Atteinte d’ostéoporose depuis l’adolescence, la chorégraphe et danseuse écossaise Claire Cunningham ne se déplace ni ne danse sans béquilles, ne pouvant faire confiance à l’une de ses jambes au-delà de quelques pas. Avec 4 Legs Good Remix, elle déplie sa technique chorégraphique singulière dans une forme valant de manifeste politique.

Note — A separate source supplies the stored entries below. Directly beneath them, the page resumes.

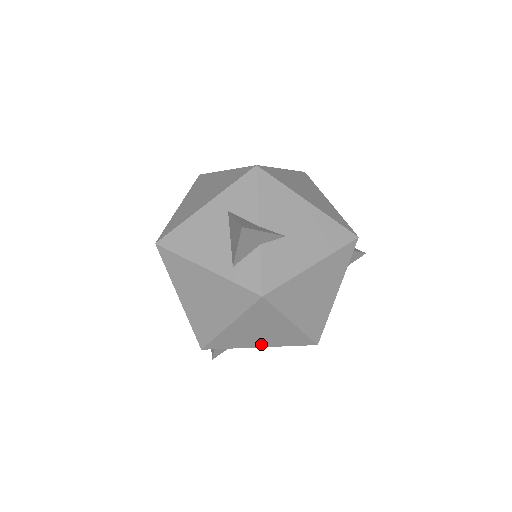
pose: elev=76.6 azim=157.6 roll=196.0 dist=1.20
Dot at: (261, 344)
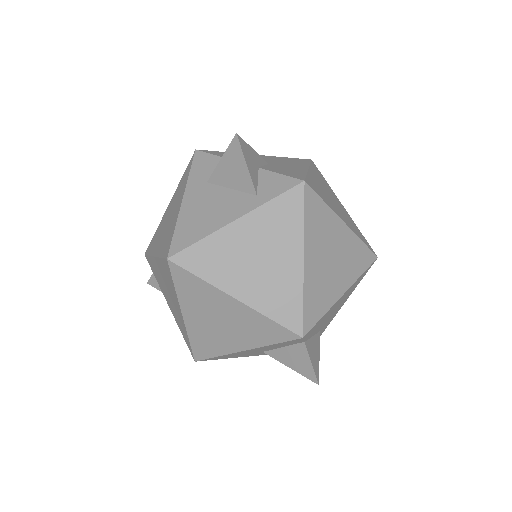
Dot at: (342, 286)
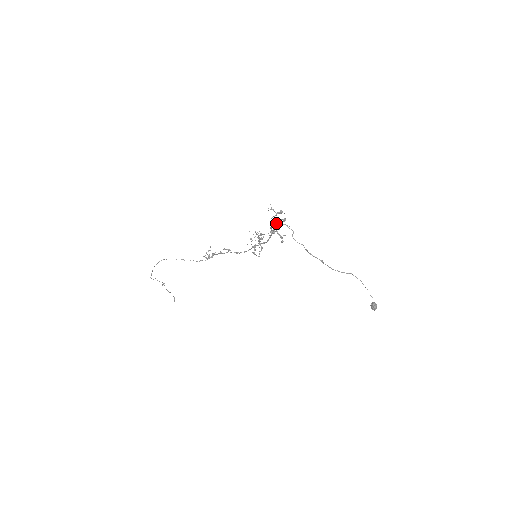
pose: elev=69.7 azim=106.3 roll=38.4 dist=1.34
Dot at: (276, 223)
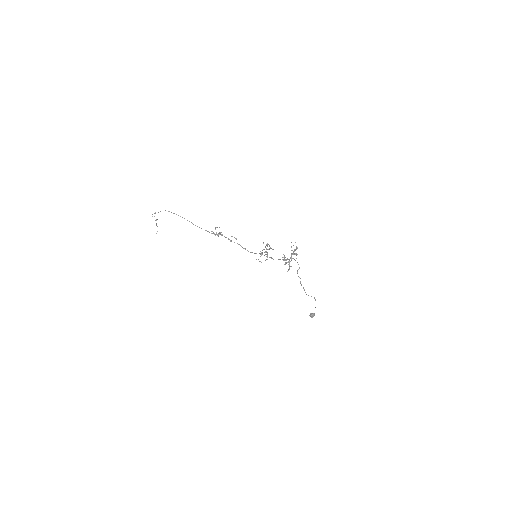
Dot at: (291, 257)
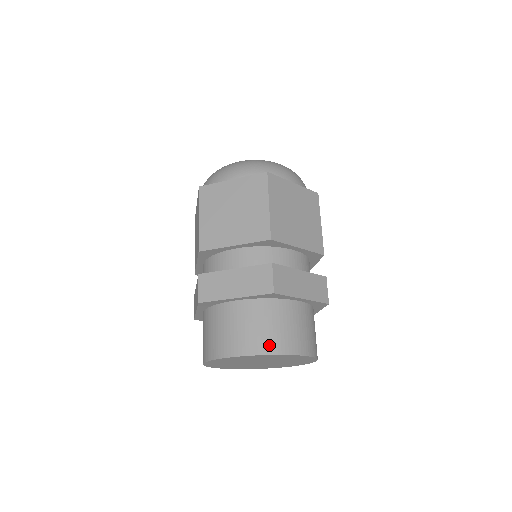
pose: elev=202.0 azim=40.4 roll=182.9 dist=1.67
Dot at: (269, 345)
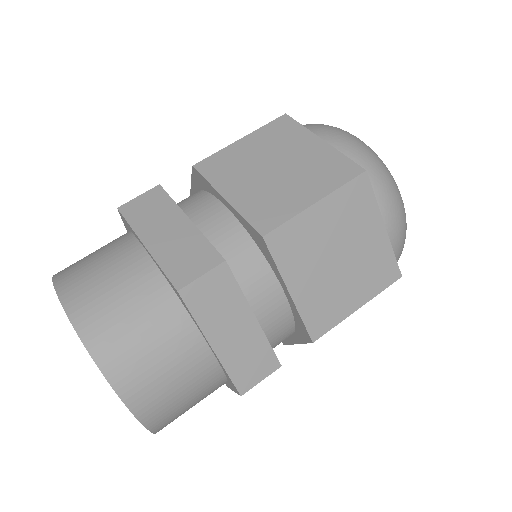
Dot at: (66, 270)
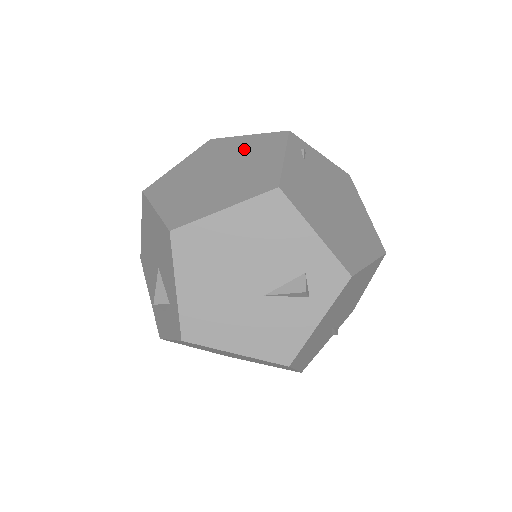
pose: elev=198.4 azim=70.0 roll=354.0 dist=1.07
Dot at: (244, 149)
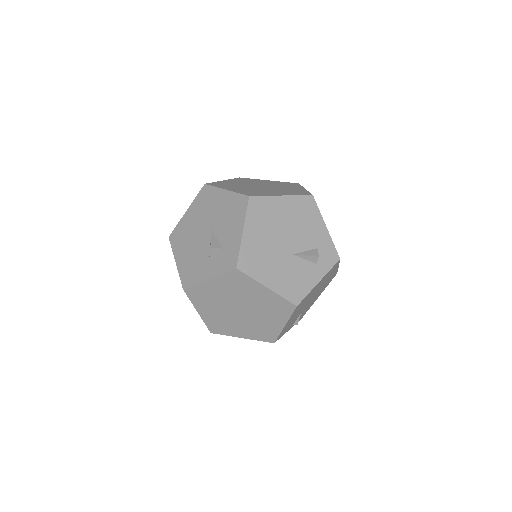
Dot at: (272, 183)
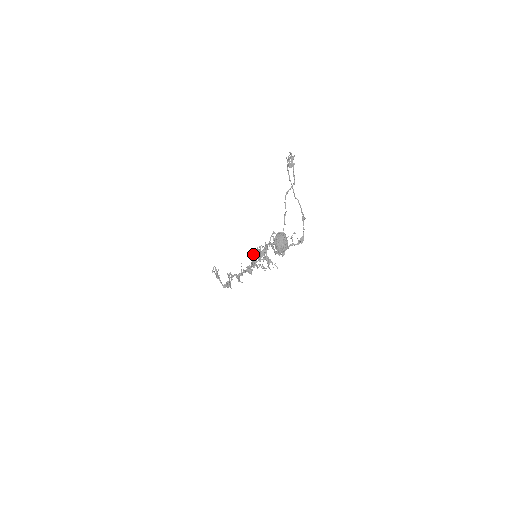
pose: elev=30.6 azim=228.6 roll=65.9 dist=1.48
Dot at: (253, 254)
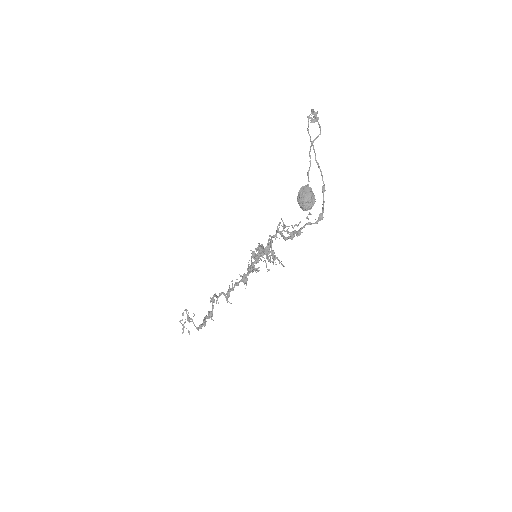
Dot at: (253, 251)
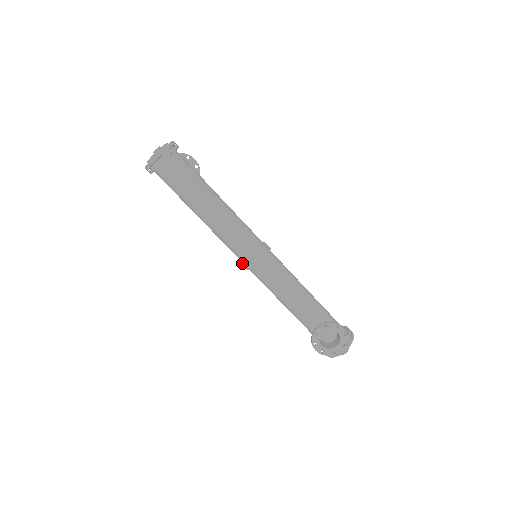
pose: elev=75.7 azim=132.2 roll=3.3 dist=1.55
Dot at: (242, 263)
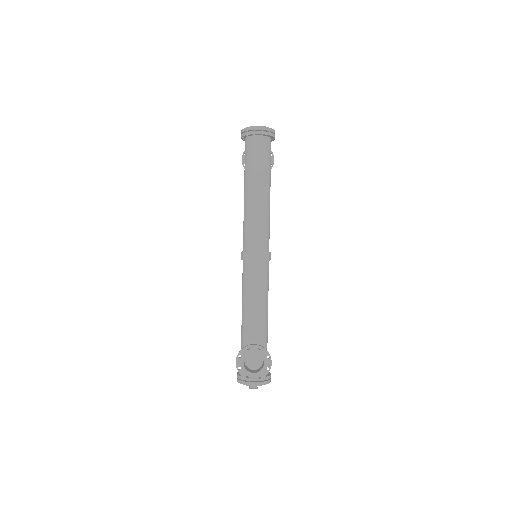
Dot at: (243, 251)
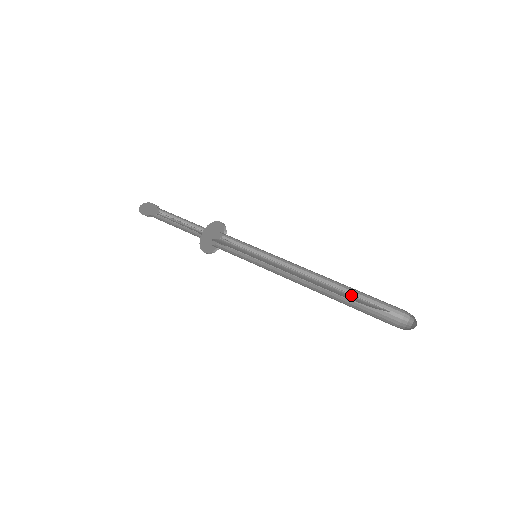
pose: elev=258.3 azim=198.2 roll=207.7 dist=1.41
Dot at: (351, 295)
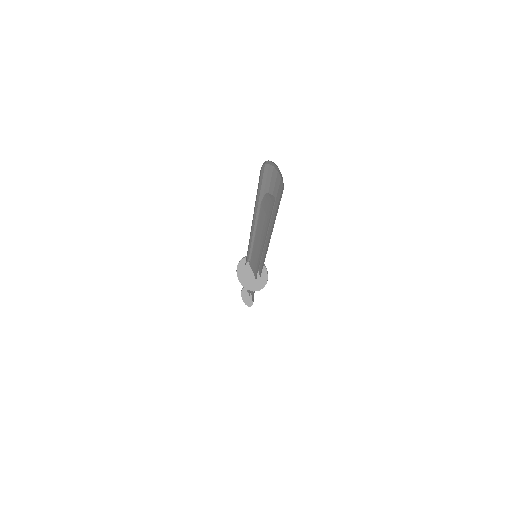
Dot at: (269, 221)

Quand elle dit « vous », il faut parfois comprendre « elles », ses béquilles. Car Claire Cunningham les dote d’une conscience et d’une sensibilité, sans pour autant les anthropomorphiser ni les déifier, n’oubliant pas leur triviale matérialité. Dans une lumière souvent laissée blanche, elle et son bipède quasi greffé à sa chair cartographient le plateau, safe place que l’artiste a choisi pour s’exposer aux regards et moduler à sa guise la forme de son (anti-)spectacle. Une sorte de conférence autobio-chorégraphique dans laquelle la parole se veut à la fois intime et théorique, décompose les mouvements acquis au cours d’une vie (de danse) en marge, pour mieux les constituer en vocabulaire. Si son canevas est très serré et ne pourrait l’être autrement, si expliquer une technique et l’exemplifier relève nécessairement d’une forme de didactisme, le tout se troue par l’improvisation et l’humour, les deux se confondant souvent, offrant la distance nécessaire pour éviter tout pathos ou tout verrouillage.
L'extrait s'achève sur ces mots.